I want to teach her about art and literature and culture and music. I want to show her how to follow the rules but also how to break them by not using commas. I want to introduce her to the joy of reading but also let her choose her own passion. I want her to go to college but only if she wants to. I want her to be an artist or a musician or an accountant or a writer (please let her be a writer) or an architect or travel agent.

I want her to be happy. And sad and afraid and excited and passionate and angered by society but also redeemed by it too. I want her to be whoever she wants to be but I’ve gotta do my part. So first of all I need to become the best mother I can be.

CNF: These Little Moments

Naomi won’t remember these late nights. Her crying. Me holding her close. Us intertwined in an exchange of energy. Her face resting on my chest, breathing in my exhales. 

She won’t remember the times I’ve cried, wondering if I am a good mother. Asking myself if I’ve made a mistake. If maybe it was selfish of me to bring her here. After so many tries. If I did this because I wanted to be a mom so bad I didn’t stop to think about how my past might seep through my pores and taint the light of her beautiful soul.

Naomi won’t remember the dance parties in the middle of the living room. Dad and I wiggling around like boneless chickens. Her doing that weird hua-hua-hua noise, bouncing up and down in a deep squat that will one day give her power quads. The music blaring from speakers she stares at with wonder and admiration. 

He and I talk about this on occasion. How these beautiful moments will one day fade into the back of our memory boxes, only thought of as “Do you remember that one time when…wait, how did it go?”

The way her small feet patter across the floor when she’s chasing after you. Trying to move faster than you so you don’t leave her behind. Two fingers stuck in her mouth, grinding on flesh and bone and creating calluses. 

She’ll never remember the days when I’m staying up late studying or sitting at my desk, as I am now, writing at 3:30 am. The partition I created from an old fashion board blocking her from the light from my computer, and the overhead bulbs. Noise-canceling headphones on my head, one pushed off an ear just in case she cries. My phone across the room playing Nature Sounds for Meditation and Sleeping. Artificial Rain. Soothing thunder. The knocking of Native American drums. 

Sometimes I wonder if it matters. If any of this matters. I wonder if in 5 years, 10 years, more years, I’ll care whether she remembers this time. Or if I want to pick and choose what she remembers.

Is it the best memories I want her to have? A mix of the best and the worst? Only the ones in which I’ve sacrificed? Those times when my guy gets home from working a double – exhausted – because he’s supporting his woman’s dreams while taking care of his family?

I also wonder if maybe it happens this way because these years are not about her remembering. These years are for us. My guy and I cuddling in bed, giggling, our knees touching, hands tickling. Whispering loudly, hoping to steal a few moments before the baby wakes up or goes to sleep or finishes her bottle. 

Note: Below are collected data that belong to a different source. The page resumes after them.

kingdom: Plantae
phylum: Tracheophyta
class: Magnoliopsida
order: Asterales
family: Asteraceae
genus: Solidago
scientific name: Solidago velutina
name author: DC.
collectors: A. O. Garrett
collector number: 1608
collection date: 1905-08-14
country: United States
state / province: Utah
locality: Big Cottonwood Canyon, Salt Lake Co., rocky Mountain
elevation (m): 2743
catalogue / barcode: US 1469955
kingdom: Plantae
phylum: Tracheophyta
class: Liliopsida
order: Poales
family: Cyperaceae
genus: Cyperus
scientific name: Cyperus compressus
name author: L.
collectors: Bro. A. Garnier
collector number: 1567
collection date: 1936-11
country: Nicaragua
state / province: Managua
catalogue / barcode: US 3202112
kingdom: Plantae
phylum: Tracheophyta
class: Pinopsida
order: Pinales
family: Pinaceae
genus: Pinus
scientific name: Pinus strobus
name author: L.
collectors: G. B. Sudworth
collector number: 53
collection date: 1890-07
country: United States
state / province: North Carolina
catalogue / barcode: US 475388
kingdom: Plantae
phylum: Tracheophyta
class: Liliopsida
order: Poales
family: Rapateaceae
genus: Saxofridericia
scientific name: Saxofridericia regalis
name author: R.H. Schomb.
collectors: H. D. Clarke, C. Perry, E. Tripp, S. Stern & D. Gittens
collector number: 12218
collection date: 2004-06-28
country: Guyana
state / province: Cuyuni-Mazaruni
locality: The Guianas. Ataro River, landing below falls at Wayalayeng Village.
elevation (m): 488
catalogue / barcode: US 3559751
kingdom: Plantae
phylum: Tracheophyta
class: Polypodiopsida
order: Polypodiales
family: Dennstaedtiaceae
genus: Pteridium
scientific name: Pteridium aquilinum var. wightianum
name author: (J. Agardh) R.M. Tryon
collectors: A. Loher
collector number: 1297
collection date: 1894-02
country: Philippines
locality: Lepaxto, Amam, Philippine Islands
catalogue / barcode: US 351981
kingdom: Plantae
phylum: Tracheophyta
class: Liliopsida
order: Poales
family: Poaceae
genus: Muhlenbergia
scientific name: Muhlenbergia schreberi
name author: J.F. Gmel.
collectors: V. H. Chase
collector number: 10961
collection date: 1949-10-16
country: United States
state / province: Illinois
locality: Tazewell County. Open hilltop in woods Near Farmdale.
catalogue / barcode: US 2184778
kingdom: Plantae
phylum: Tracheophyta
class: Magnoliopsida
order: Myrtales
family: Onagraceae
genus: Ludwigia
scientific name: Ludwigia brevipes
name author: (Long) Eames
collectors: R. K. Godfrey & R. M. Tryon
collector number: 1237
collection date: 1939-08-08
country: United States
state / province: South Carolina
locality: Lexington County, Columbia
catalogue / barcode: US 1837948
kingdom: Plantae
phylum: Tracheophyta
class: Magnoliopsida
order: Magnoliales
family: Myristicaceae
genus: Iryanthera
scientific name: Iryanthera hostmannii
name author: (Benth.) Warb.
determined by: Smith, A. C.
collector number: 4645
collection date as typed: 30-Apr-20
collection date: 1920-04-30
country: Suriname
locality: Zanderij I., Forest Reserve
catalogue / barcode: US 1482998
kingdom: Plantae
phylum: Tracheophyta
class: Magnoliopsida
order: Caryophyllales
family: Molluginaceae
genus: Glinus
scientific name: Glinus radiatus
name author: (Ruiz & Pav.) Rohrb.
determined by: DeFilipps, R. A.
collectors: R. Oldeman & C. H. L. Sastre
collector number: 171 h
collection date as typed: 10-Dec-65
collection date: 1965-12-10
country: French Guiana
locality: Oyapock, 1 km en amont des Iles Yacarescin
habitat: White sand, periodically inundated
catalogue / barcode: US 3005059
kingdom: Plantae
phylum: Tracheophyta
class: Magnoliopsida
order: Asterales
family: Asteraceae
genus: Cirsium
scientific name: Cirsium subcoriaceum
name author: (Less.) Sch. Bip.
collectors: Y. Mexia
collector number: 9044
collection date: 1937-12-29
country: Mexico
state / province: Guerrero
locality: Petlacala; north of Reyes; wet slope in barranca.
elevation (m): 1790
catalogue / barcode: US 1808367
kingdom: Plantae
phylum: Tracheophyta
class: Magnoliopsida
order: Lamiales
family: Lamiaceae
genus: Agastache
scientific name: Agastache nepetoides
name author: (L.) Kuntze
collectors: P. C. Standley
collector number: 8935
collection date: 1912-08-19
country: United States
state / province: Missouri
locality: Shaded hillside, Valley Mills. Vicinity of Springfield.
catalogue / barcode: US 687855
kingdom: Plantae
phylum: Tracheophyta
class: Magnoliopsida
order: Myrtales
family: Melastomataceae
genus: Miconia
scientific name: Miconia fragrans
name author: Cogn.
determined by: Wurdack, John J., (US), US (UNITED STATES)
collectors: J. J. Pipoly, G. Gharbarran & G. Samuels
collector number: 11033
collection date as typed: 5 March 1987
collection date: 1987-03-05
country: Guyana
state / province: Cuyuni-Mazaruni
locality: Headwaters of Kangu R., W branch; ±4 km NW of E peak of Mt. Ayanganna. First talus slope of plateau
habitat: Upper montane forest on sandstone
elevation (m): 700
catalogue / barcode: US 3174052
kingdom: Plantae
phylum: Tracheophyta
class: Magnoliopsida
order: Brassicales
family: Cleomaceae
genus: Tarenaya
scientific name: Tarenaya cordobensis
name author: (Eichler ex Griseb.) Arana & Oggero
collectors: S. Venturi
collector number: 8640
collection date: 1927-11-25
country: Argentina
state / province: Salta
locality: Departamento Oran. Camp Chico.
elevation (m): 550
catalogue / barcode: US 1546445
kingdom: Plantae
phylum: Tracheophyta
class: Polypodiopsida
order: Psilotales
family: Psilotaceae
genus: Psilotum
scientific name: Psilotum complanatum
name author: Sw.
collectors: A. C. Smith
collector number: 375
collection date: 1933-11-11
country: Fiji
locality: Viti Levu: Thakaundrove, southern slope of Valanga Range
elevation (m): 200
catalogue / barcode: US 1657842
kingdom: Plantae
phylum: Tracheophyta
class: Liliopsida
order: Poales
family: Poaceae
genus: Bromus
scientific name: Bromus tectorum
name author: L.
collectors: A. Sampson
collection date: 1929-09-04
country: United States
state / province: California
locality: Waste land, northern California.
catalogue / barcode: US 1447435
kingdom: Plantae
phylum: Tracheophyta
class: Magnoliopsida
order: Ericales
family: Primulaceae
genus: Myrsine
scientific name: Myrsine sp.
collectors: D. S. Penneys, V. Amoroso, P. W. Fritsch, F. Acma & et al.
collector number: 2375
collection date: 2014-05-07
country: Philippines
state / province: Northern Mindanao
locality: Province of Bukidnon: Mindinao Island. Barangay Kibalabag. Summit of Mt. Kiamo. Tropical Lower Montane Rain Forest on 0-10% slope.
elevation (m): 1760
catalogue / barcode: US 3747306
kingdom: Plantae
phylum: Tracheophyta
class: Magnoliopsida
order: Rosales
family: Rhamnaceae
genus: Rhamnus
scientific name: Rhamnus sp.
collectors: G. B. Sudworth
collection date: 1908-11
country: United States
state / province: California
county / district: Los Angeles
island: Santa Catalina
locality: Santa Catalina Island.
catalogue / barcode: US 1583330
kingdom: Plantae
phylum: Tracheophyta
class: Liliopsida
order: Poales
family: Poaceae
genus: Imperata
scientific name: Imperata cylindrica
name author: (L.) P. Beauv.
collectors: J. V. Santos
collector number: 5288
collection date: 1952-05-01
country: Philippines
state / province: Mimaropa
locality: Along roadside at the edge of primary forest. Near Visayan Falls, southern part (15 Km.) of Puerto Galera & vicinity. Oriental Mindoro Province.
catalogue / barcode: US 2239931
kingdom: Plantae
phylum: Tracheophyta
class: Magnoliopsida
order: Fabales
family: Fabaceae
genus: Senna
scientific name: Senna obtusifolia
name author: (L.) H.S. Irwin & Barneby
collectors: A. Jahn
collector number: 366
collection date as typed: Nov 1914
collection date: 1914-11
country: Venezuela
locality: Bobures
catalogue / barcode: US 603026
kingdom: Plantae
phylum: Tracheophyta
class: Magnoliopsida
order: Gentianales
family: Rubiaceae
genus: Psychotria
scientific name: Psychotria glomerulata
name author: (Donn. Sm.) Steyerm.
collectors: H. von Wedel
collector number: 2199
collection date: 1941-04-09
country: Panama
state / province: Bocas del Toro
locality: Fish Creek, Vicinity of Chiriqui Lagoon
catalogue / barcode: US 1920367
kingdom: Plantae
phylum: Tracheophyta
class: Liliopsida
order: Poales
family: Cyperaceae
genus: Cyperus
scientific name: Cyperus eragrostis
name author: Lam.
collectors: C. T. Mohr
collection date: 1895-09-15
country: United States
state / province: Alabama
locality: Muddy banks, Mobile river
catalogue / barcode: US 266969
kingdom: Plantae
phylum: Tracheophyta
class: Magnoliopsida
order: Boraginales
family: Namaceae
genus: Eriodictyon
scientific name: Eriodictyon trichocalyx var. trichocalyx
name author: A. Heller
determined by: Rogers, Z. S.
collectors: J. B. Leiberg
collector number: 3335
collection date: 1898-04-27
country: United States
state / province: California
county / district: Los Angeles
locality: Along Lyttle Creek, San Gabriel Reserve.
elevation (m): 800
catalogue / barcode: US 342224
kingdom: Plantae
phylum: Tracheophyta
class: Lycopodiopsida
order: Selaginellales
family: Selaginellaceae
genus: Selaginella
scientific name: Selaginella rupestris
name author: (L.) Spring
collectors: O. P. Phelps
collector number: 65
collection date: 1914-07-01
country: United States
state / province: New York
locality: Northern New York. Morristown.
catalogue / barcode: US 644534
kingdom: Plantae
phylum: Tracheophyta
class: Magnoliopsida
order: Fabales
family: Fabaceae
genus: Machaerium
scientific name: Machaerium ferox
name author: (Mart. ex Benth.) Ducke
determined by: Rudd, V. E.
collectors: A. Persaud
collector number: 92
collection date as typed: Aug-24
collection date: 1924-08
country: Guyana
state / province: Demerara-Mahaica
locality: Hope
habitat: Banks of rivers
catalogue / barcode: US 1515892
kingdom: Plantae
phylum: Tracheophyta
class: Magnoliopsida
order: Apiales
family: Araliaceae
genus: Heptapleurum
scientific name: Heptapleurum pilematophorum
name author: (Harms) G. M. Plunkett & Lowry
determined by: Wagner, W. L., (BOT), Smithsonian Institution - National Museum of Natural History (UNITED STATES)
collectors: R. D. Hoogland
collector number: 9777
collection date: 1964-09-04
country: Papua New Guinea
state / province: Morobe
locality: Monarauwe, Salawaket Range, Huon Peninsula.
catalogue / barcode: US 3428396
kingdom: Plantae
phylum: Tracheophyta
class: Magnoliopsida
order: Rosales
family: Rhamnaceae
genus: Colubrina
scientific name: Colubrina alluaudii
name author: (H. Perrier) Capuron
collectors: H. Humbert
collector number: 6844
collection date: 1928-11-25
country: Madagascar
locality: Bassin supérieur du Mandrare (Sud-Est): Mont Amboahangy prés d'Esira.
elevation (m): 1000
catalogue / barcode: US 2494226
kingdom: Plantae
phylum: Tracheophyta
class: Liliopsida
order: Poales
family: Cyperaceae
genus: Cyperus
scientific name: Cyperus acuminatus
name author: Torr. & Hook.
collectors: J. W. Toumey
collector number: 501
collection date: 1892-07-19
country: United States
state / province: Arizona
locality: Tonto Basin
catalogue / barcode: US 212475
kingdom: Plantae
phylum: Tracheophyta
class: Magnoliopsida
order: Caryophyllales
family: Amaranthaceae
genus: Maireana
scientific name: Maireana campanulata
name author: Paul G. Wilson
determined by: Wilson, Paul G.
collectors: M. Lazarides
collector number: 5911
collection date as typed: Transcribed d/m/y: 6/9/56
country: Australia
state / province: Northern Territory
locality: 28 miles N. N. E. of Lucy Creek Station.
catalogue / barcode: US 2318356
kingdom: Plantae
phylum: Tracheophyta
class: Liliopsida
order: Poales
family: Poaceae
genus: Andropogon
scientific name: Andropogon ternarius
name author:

It would be interesting to find these moments are less about Naomi – seeing her parents as they were before they became the people who “always tell her what to do” – and more about me discovering the strength to stay up late to write my books, or study, or take exams because I want my days to be filled with baby giggles and walks. Or daddy, working doubles and coming home to hold her in his arms. Her dropping everything she’s doing to sprint across the room and throw something at him. This is her ‘hi, I’m so excited to see you, daddy. Here’s my favorite toy of the day’. 

I wonder if these small moments that remind us to hold on through the money troubles, or stay strong through a pandemic, or unite ahead frustrations are just for us. 

Now that this realization unfolds as I write this I feel a cathartic release. That I shouldn’t be so afraid or worried about what she’ll remember. That I’ll enjoy this just for us. And what will come; may.